— Begin —
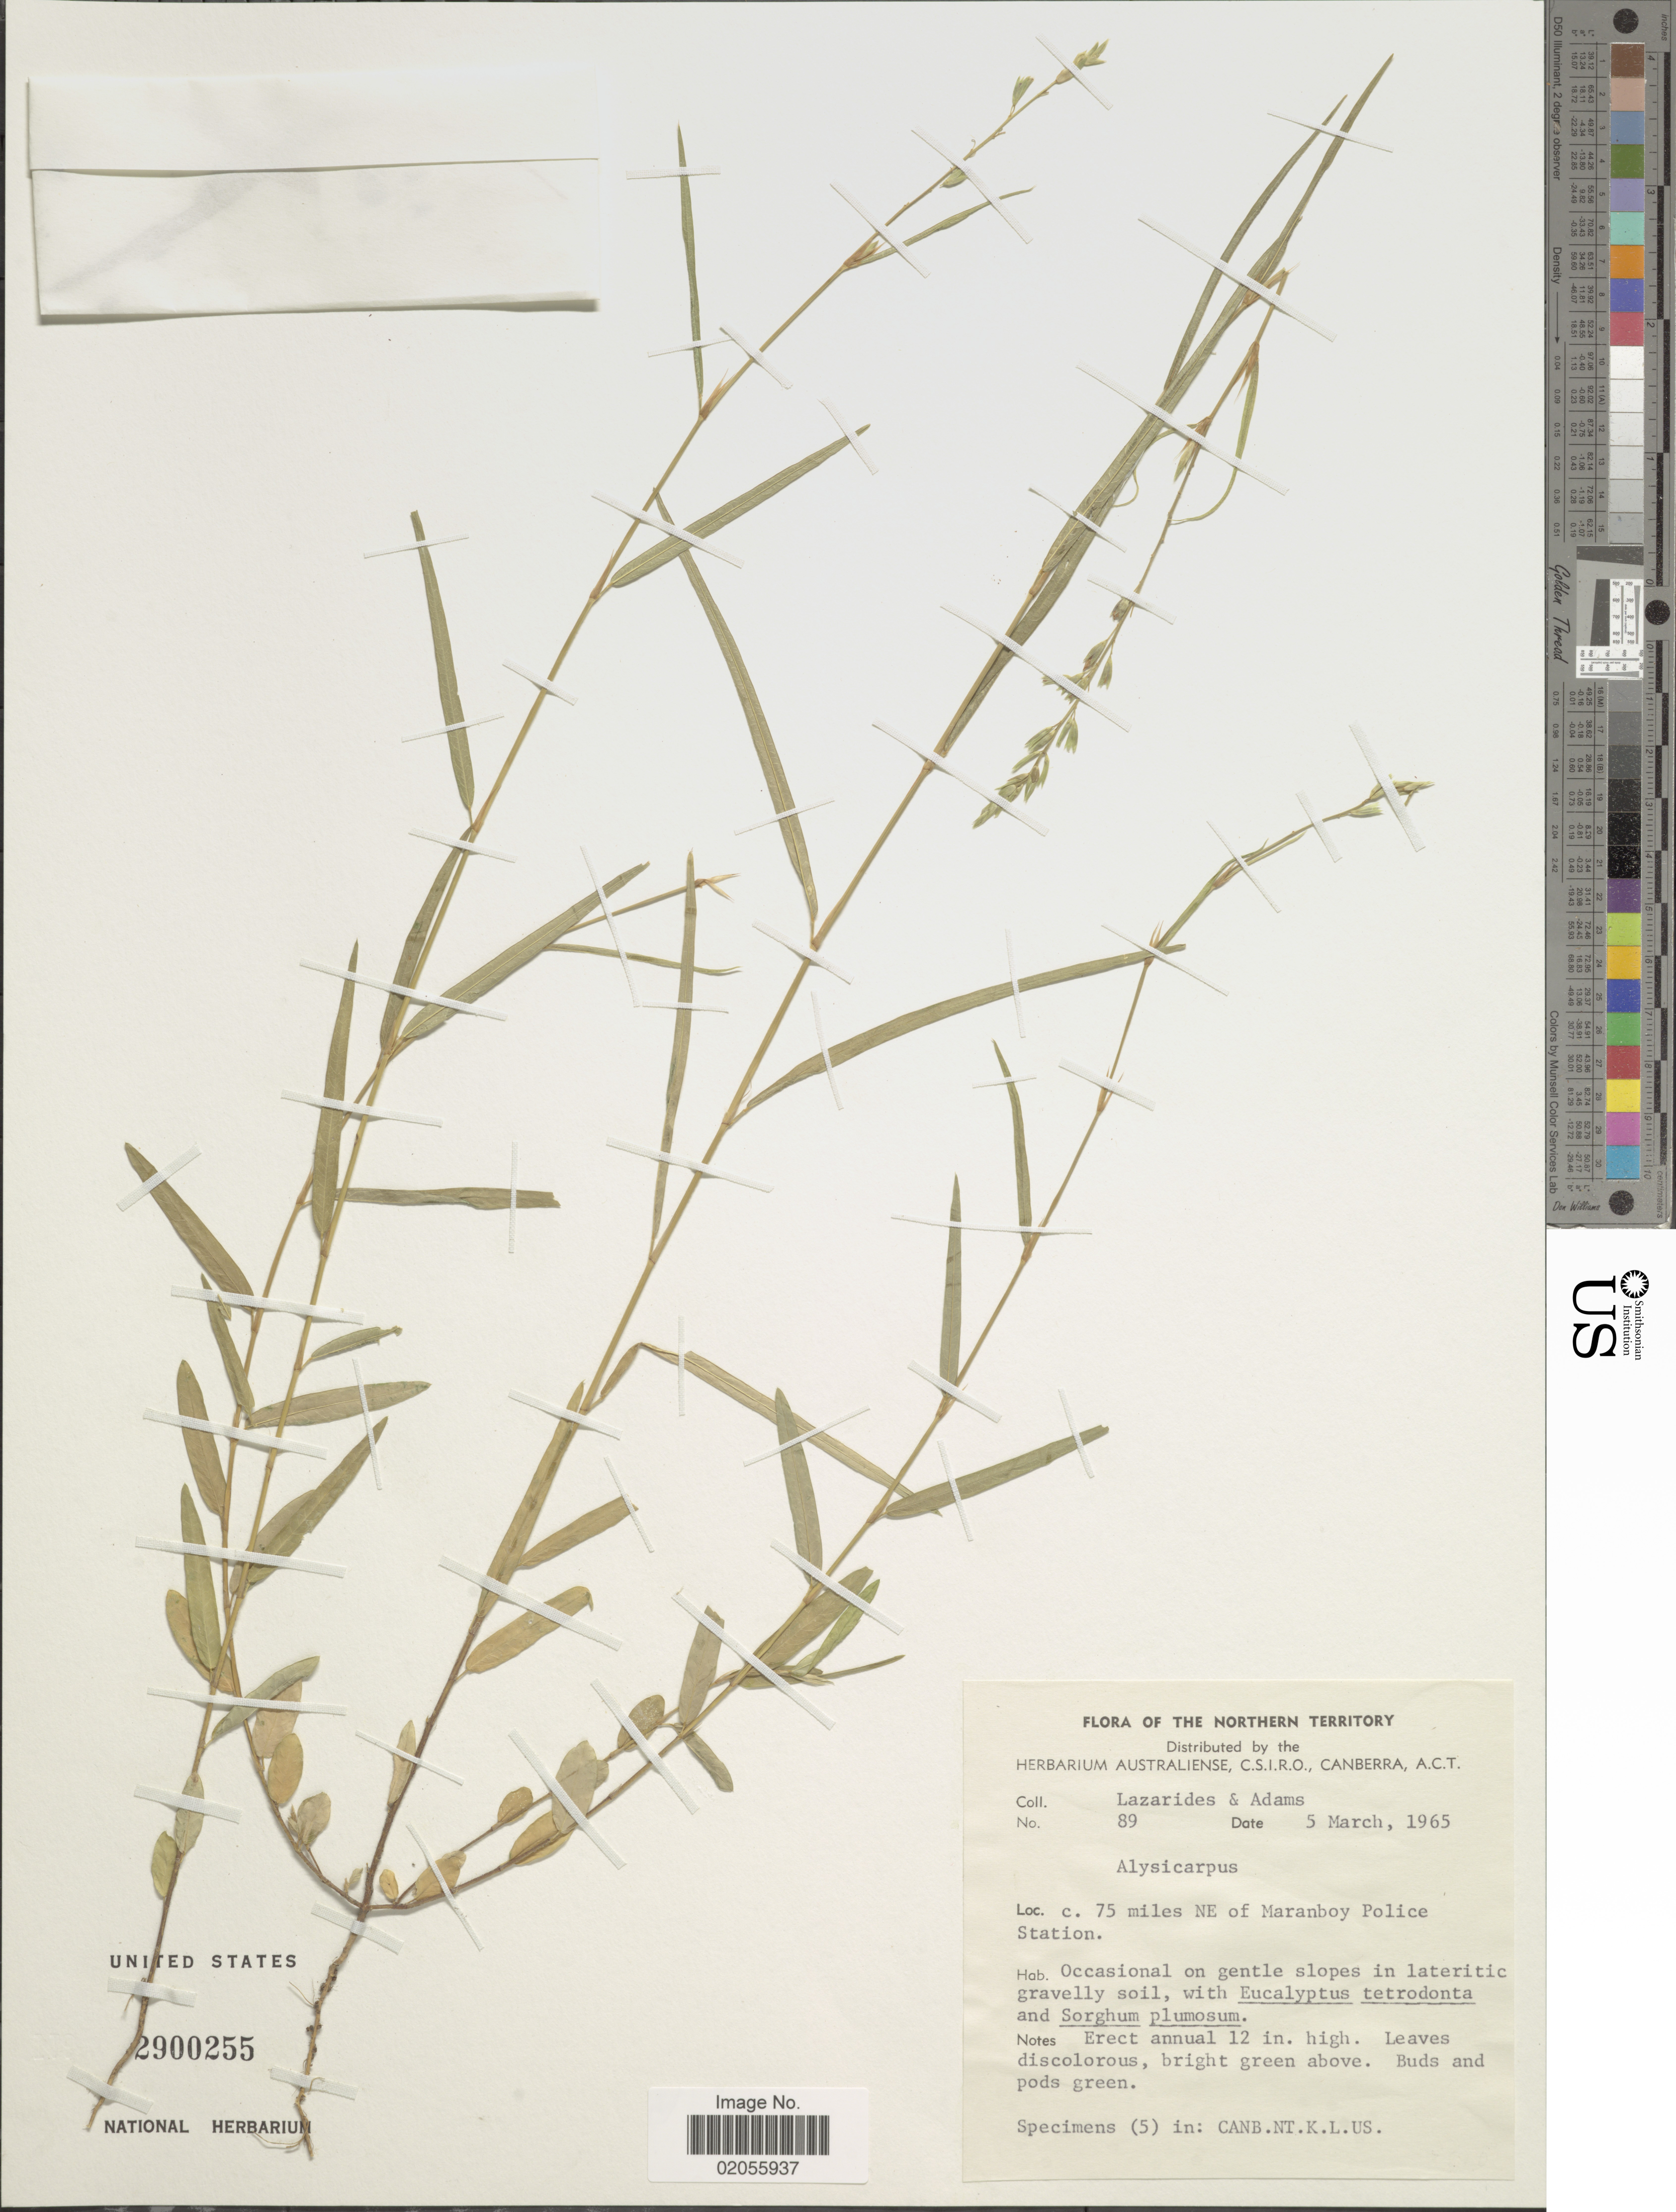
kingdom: Plantae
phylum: Tracheophyta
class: Magnoliopsida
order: Fabales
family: Fabaceae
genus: Alysicarpus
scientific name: Alysicarpus sp.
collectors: M. Lazarides & Adams, --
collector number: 89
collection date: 1965-03-05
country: Australia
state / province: Northern Territory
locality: C. 75 miles NE of Maranboy Police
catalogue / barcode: US 2900255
— End —
> [AIM OF THE EXERCISE]: Pull every catalog line from the records, keeping each one unchanged, and leave the pictures out.

> [THE REPLY]:
kingdom: Plantae
phylum: Tracheophyta
class: Magnoliopsida
order: Fabales
family: Fabaceae
genus: Alysicarpus
scientific name: Alysicarpus sp.
collectors: M. Lazarides & Adams, --
collector number: 89
collection date: 1965-03-05
country: Australia
state / province: Northern Territory
locality: C. 75 miles NE of Maranboy Police
catalogue / barcode: US 2900255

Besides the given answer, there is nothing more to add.